Krems

Erstellt am 18. Juli 2017, 05:48

von Franz Aschauer

Ex-Sportler: Festnahme nach Rad-Ausritt!. Mann musste nach Fahrt auf dem Gehsteig mit aufs Revier. Dort soll er dann angepöbelt worden sein.

Roland Kloß und Gattin Barbara waren mit dem Verhalten der Polizei nicht einverstanden.  |  Lechner

„Schlimm“, „Traurig“, „Wahnsinn“. Nur drei von unzähligen Facebook-Reaktionen auf die vorläufige Festnahme eines Radfahrers und angebliche Pöbeleien durch Polizisten.

Wie soll es dazu gekommen sein? Roland Kloß, ehemaliger Spitzenläufer und Radfahrer, fuhr mit seinem Rad auf dem Radweg in der Bertschingerstraße. Vorbei am ÖAMTC und am Ende des Radweges angekommen, hätte sich der 50-Jährige eigentlich auf die Fahrbahn begeben müssen. „Das habe ich aber nicht getan, weil zu dem Zeitpunkt dichter Verkehr herrschte. Aus Selbstschutz bin ich also am Gehsteig weitergefahren“, schildert Kloß.

„Wollte Gehsteig gerade wieder verlassen“

Nicht einmal 100 Meter später fand die Gehsteig-Fahrt dann ein jähes Ende. Beim Eislaufplatz-Kreisverkehr verrichteten zwei Polizisten gerade ihren Dienst und stoppten Kloß auf dem Weg in die Bahnzeile. „Und das gerade, als ich den Gehsteig wieder verlassen wollte“, bedauert Kloß, der darauf hingewiesen wurde, dass Radfahren auf dem Gehsteig verboten ist.

Prompt forderten die Polizisten 50 Euro Bußgeld und einen Ausweis ein. Kloß hatte allerdings weder Ausweis noch Geld bei sich. „In dem Moment, als sie mich belangen wollten, ist dann eine Gruppe Radfahrer am Gehsteig vorbeigerast. Die haben sie aber einfach weiterfahren lassen“, so Kloß.

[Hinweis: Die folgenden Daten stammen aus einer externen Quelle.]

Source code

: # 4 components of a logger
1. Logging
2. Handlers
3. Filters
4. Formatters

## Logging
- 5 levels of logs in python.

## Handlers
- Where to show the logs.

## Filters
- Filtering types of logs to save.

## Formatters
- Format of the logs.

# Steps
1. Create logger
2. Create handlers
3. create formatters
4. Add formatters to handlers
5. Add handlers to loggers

Bei der Einfahrt in die Bahnzeile, von der Bertschingerstraße kommend, ist Roland Kloß von der Polizei gestoppt worden.  |  Aschauer

Zur Feststellung der Identität musste Kloß auf das Polizeirevier mitfahren. Dort sollen den ehemaligen UN-Blauhelm dann gleich mehrere – auch unbeteiligte – Polizisten angepöbelt haben.

Gefallen sein sollen unter anderem Aussagen wie „Kloß – der Name steht für Qualität“ und „Sie können ja woanders hinziehen, Hamburg ist gerade angesagt“, in Anspielung auf die Ausschreitungen während des G20-Gipfels. „Ich habe gedacht, mich nimmt eine versteckte Kamera auf und ich bin in einer Fernsehsendung. Es ist wirklich ein Witz, dass man als normaler Kremser Bürger wie ein Verbrecher behandelt wird.“

Landespolizeidirektion prüft Angelegenheit

Die angeblichen Pöbeleien nicht kommentieren möchte der Kremser Polizeichef Herbert Prandtner. „Was ich aber sagen kann, ist, dass sich meine Polizisten absolut korrekt verhalten haben und den Gesetzen entsprechend gehandelt haben.“

Über den Vorfall informiert ist mittlerweile auch die Landespolizeidirektion, die diesen prüfen wird. „Ein Treffen mit Bürgermeister Reinhard Resch haben wir auch noch in dieser Woche“, so Kloß abschließend.